## Exercise
The entries below must be reproduced exactly; their pictures are not part of the copy.

------ Supplied records ------

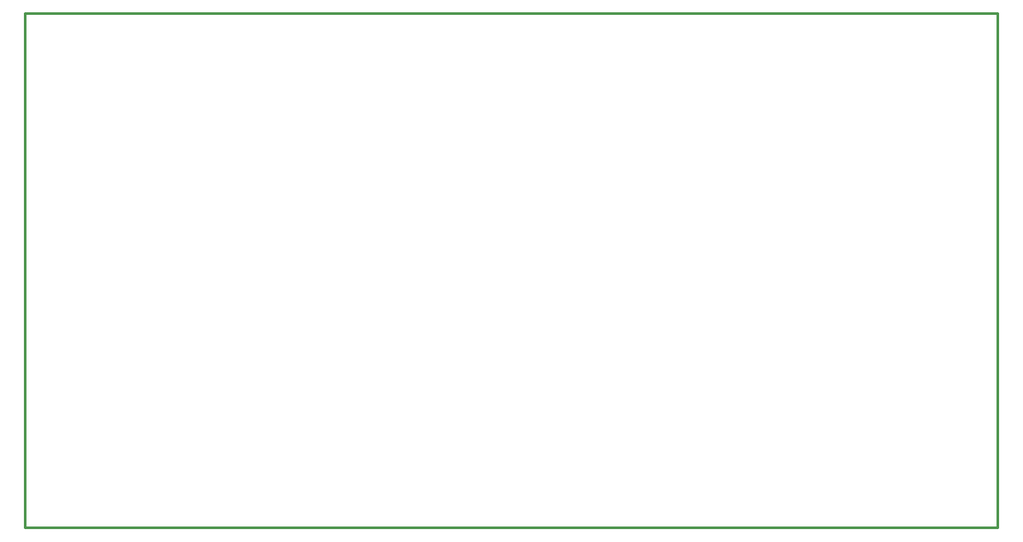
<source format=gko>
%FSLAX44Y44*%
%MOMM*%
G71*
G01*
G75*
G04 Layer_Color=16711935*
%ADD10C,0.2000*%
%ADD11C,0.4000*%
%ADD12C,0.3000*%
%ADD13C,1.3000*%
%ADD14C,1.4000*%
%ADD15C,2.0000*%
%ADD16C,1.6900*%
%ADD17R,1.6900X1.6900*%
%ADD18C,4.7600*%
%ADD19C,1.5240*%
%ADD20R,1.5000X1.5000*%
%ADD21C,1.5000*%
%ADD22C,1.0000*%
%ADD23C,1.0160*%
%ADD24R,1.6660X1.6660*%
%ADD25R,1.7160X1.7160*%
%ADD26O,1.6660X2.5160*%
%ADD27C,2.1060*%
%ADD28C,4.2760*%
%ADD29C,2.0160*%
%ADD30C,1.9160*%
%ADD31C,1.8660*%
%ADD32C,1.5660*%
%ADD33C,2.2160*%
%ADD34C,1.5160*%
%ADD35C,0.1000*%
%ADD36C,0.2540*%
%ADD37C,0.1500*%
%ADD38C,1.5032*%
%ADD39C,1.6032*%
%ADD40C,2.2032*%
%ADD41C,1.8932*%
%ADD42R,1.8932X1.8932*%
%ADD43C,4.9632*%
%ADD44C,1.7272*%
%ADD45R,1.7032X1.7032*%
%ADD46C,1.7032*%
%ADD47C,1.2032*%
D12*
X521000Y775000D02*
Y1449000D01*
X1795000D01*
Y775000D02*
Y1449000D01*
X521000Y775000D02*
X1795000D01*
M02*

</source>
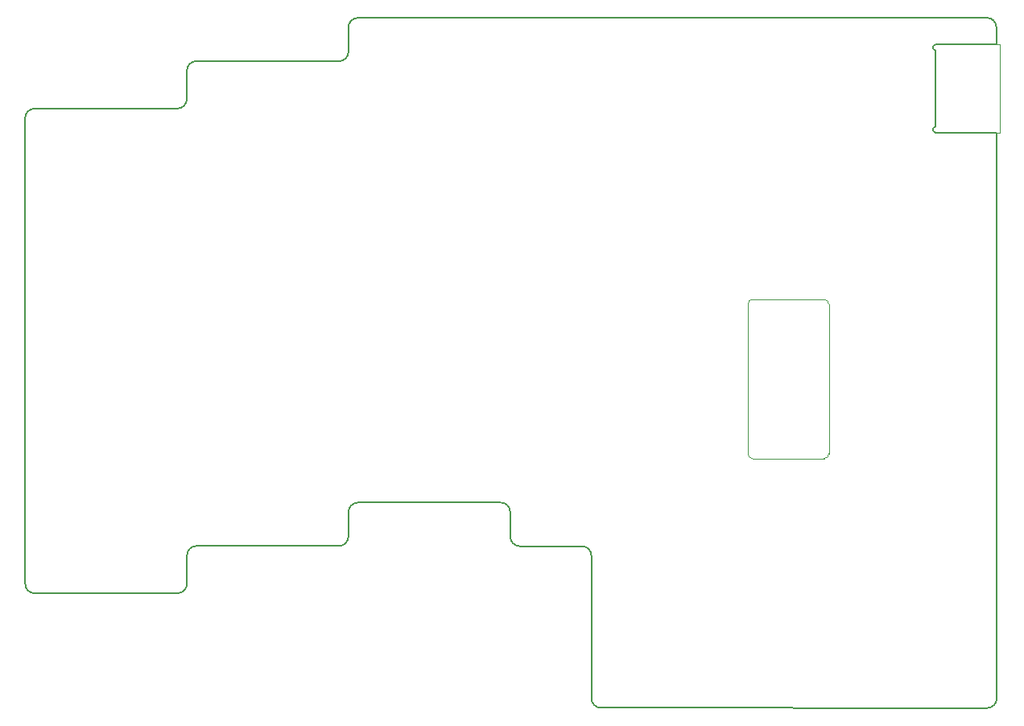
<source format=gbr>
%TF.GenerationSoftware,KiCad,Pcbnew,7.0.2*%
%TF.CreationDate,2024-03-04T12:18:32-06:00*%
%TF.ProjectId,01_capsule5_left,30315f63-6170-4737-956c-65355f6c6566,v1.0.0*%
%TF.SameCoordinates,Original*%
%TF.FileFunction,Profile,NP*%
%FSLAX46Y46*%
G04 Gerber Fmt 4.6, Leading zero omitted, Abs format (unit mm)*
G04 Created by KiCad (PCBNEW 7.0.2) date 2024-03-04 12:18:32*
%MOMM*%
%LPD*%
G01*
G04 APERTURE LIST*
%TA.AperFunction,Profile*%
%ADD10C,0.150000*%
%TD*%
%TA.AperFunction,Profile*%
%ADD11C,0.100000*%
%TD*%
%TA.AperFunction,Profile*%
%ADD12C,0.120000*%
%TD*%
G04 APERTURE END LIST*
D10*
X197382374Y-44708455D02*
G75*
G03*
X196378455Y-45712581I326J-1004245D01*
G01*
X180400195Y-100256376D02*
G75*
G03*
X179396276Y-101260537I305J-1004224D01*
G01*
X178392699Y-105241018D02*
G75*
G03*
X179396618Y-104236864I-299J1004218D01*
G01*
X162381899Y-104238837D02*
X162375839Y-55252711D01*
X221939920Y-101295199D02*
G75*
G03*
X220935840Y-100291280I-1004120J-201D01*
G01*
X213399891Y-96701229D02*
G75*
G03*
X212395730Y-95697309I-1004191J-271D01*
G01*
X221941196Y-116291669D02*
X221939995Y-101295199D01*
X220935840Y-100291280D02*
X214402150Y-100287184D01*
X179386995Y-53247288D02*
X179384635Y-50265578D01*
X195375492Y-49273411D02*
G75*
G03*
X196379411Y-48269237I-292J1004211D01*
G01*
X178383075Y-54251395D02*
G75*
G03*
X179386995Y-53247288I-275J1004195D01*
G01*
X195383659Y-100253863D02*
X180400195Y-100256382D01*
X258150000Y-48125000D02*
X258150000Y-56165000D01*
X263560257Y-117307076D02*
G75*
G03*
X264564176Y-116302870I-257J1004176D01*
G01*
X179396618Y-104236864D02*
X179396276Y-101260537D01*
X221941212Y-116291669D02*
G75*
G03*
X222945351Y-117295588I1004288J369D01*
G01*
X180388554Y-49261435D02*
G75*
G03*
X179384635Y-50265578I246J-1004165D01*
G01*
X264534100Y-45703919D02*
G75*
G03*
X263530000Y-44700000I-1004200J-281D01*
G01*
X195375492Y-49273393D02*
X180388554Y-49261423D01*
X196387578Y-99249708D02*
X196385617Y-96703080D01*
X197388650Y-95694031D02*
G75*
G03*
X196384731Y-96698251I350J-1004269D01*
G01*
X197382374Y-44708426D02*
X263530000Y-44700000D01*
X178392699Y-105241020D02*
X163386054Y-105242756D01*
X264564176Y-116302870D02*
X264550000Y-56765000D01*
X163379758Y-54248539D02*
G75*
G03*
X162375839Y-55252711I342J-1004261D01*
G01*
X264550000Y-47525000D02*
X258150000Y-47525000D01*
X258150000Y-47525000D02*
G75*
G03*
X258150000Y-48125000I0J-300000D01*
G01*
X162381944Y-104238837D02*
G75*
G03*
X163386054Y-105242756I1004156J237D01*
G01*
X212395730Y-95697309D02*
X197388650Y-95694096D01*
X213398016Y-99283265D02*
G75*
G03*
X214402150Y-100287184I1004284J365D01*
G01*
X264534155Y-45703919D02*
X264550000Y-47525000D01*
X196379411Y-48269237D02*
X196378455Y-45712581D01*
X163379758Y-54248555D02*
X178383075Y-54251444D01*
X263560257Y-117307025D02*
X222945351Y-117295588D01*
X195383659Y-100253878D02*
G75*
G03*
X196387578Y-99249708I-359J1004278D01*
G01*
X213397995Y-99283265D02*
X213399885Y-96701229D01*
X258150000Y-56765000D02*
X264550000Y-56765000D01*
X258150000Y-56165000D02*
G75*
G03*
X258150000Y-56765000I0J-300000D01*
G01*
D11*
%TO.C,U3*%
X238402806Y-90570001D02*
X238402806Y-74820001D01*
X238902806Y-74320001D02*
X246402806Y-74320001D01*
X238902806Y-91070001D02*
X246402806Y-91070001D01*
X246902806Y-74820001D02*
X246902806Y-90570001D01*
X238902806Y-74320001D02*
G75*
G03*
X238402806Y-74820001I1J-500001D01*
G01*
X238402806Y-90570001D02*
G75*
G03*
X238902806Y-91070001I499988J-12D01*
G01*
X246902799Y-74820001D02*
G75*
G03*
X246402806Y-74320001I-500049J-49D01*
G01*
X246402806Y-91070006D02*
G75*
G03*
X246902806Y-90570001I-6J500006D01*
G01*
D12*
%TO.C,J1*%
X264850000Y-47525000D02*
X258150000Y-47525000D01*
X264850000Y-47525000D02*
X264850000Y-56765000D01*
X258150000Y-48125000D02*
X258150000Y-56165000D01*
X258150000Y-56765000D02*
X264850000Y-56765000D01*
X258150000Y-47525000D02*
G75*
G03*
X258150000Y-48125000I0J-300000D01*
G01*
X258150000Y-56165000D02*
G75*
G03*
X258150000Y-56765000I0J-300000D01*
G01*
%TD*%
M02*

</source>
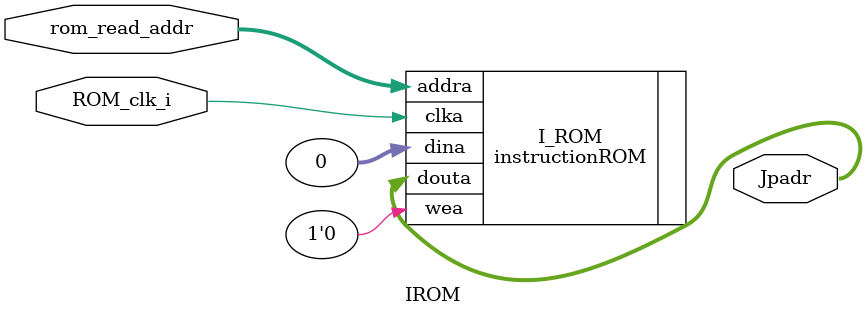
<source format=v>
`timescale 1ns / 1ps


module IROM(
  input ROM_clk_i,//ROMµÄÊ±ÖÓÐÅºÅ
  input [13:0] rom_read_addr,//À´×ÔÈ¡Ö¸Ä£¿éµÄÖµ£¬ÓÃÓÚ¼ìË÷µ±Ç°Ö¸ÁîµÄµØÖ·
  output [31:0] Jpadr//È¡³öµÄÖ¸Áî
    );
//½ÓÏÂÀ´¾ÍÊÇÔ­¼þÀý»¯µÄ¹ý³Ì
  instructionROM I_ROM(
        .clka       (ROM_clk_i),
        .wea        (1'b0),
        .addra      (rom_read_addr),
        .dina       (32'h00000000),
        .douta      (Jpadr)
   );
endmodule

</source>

------

## Answer space
<source format=gko>
%FSLAX44Y44*%
%MOMM*%
G71*
G01*
G75*
G04 Layer_Color=16711935*
%ADD10C,0.2000*%
%ADD11C,0.4000*%
%ADD12C,0.3000*%
%ADD13C,1.3000*%
%ADD14C,1.4000*%
%ADD15C,2.0000*%
%ADD16C,1.6900*%
%ADD17R,1.6900X1.6900*%
%ADD18C,4.7600*%
%ADD19C,1.5240*%
%ADD20R,1.5000X1.5000*%
%ADD21C,1.5000*%
%ADD22C,1.0000*%
%ADD23C,1.0160*%
%ADD24R,1.6660X1.6660*%
%ADD25R,1.7160X1.7160*%
%ADD26O,1.6660X2.5160*%
%ADD27C,2.1060*%
%ADD28C,4.2760*%
%ADD29C,2.0160*%
%ADD30C,1.9160*%
%ADD31C,1.8660*%
%ADD32C,1.5660*%
%ADD33C,2.2160*%
%ADD34C,1.5160*%
%ADD35C,0.1000*%
%ADD36C,0.2540*%
%ADD37C,0.1500*%
%ADD38C,1.5032*%
%ADD39C,1.6032*%
%ADD40C,2.2032*%
%ADD41C,1.8932*%
%ADD42R,1.8932X1.8932*%
%ADD43C,4.9632*%
%ADD44C,1.7272*%
%ADD45R,1.7032X1.7032*%
%ADD46C,1.7032*%
%ADD47C,1.2032*%
D12*
X521000Y775000D02*
Y1449000D01*
X1795000D01*
Y775000D02*
Y1449000D01*
X521000Y775000D02*
X1795000D01*
M02*

</source>
<source format=gbr>
%TF.GenerationSoftware,KiCad,Pcbnew,7.0.2*%
%TF.CreationDate,2024-03-04T12:18:32-06:00*%
%TF.ProjectId,01_capsule5_left,30315f63-6170-4737-956c-65355f6c6566,v1.0.0*%
%TF.SameCoordinates,Original*%
%TF.FileFunction,Profile,NP*%
%FSLAX46Y46*%
G04 Gerber Fmt 4.6, Leading zero omitted, Abs format (unit mm)*
G04 Created by KiCad (PCBNEW 7.0.2) date 2024-03-04 12:18:32*
%MOMM*%
%LPD*%
G01*
G04 APERTURE LIST*
%TA.AperFunction,Profile*%
%ADD10C,0.150000*%
%TD*%
%TA.AperFunction,Profile*%
%ADD11C,0.100000*%
%TD*%
%TA.AperFunction,Profile*%
%ADD12C,0.120000*%
%TD*%
G04 APERTURE END LIST*
D10*
X197382374Y-44708455D02*
G75*
G03*
X196378455Y-45712581I326J-1004245D01*
G01*
X180400195Y-100256376D02*
G75*
G03*
X179396276Y-101260537I305J-1004224D01*
G01*
X178392699Y-105241018D02*
G75*
G03*
X179396618Y-104236864I-299J1004218D01*
G01*
X162381899Y-104238837D02*
X162375839Y-55252711D01*
X221939920Y-101295199D02*
G75*
G03*
X220935840Y-100291280I-1004120J-201D01*
G01*
X213399891Y-96701229D02*
G75*
G03*
X212395730Y-95697309I-1004191J-271D01*
G01*
X221941196Y-116291669D02*
X221939995Y-101295199D01*
X220935840Y-100291280D02*
X214402150Y-100287184D01*
X179386995Y-53247288D02*
X179384635Y-50265578D01*
X195375492Y-49273411D02*
G75*
G03*
X196379411Y-48269237I-292J1004211D01*
G01*
X178383075Y-54251395D02*
G75*
G03*
X179386995Y-53247288I-275J1004195D01*
G01*
X195383659Y-100253863D02*
X180400195Y-100256382D01*
X258150000Y-48125000D02*
X258150000Y-56165000D01*
X263560257Y-117307076D02*
G75*
G03*
X264564176Y-116302870I-257J1004176D01*
G01*
X179396618Y-104236864D02*
X179396276Y-101260537D01*
X221941212Y-116291669D02*
G75*
G03*
X222945351Y-117295588I1004288J369D01*
G01*
X180388554Y-49261435D02*
G75*
G03*
X179384635Y-50265578I246J-1004165D01*
G01*
X264534100Y-45703919D02*
G75*
G03*
X263530000Y-44700000I-1004200J-281D01*
G01*
X195375492Y-49273393D02*
X180388554Y-49261423D01*
X196387578Y-99249708D02*
X196385617Y-96703080D01*
X197388650Y-95694031D02*
G75*
G03*
X196384731Y-96698251I350J-1004269D01*
G01*
X197382374Y-44708426D02*
X263530000Y-44700000D01*
X178392699Y-105241020D02*
X163386054Y-105242756D01*
X264564176Y-116302870D02*
X264550000Y-56765000D01*
X163379758Y-54248539D02*
G75*
G03*
X162375839Y-55252711I342J-1004261D01*
G01*
X264550000Y-47525000D02*
X258150000Y-47525000D01*
X258150000Y-47525000D02*
G75*
G03*
X258150000Y-48125000I0J-300000D01*
G01*
X162381944Y-104238837D02*
G75*
G03*
X163386054Y-105242756I1004156J237D01*
G01*
X212395730Y-95697309D02*
X197388650Y-95694096D01*
X213398016Y-99283265D02*
G75*
G03*
X214402150Y-100287184I1004284J365D01*
G01*
X264534155Y-45703919D02*
X264550000Y-47525000D01*
X196379411Y-48269237D02*
X196378455Y-45712581D01*
X163379758Y-54248555D02*
X178383075Y-54251444D01*
X263560257Y-117307025D02*
X222945351Y-117295588D01*
X195383659Y-100253878D02*
G75*
G03*
X196387578Y-99249708I-359J1004278D01*
G01*
X213397995Y-99283265D02*
X213399885Y-96701229D01*
X258150000Y-56765000D02*
X264550000Y-56765000D01*
X258150000Y-56165000D02*
G75*
G03*
X258150000Y-56765000I0J-300000D01*
G01*
D11*
%TO.C,U3*%
X238402806Y-90570001D02*
X238402806Y-74820001D01*
X238902806Y-74320001D02*
X246402806Y-74320001D01*
X238902806Y-91070001D02*
X246402806Y-91070001D01*
X246902806Y-74820001D02*
X246902806Y-90570001D01*
X238902806Y-74320001D02*
G75*
G03*
X238402806Y-74820001I1J-500001D01*
G01*
X238402806Y-90570001D02*
G75*
G03*
X238902806Y-91070001I499988J-12D01*
G01*
X246902799Y-74820001D02*
G75*
G03*
X246402806Y-74320001I-500049J-49D01*
G01*
X246402806Y-91070006D02*
G75*
G03*
X246902806Y-90570001I-6J500006D01*
G01*
D12*
%TO.C,J1*%
X264850000Y-47525000D02*
X258150000Y-47525000D01*
X264850000Y-47525000D02*
X264850000Y-56765000D01*
X258150000Y-48125000D02*
X258150000Y-56165000D01*
X258150000Y-56765000D02*
X264850000Y-56765000D01*
X258150000Y-47525000D02*
G75*
G03*
X258150000Y-48125000I0J-300000D01*
G01*
X258150000Y-56165000D02*
G75*
G03*
X258150000Y-56765000I0J-300000D01*
G01*
%TD*%
M02*

</source>
<source format=v>
`timescale 1ns / 1ps


module IROM(
  input ROM_clk_i,//ROMµÄÊ±ÖÓÐÅºÅ
  input [13:0] rom_read_addr,//À´×ÔÈ¡Ö¸Ä£¿éµÄÖµ£¬ÓÃÓÚ¼ìË÷µ±Ç°Ö¸ÁîµÄµØÖ·
  output [31:0] Jpadr//È¡³öµÄÖ¸Áî
    );
//½ÓÏÂÀ´¾ÍÊÇÔ­¼þÀý»¯µÄ¹ý³Ì
  instructionROM I_ROM(
        .clka       (ROM_clk_i),
        .wea        (1'b0),
        .addra      (rom_read_addr),
        .dina       (32'h00000000),
        .douta      (Jpadr)
   );
endmodule

</source>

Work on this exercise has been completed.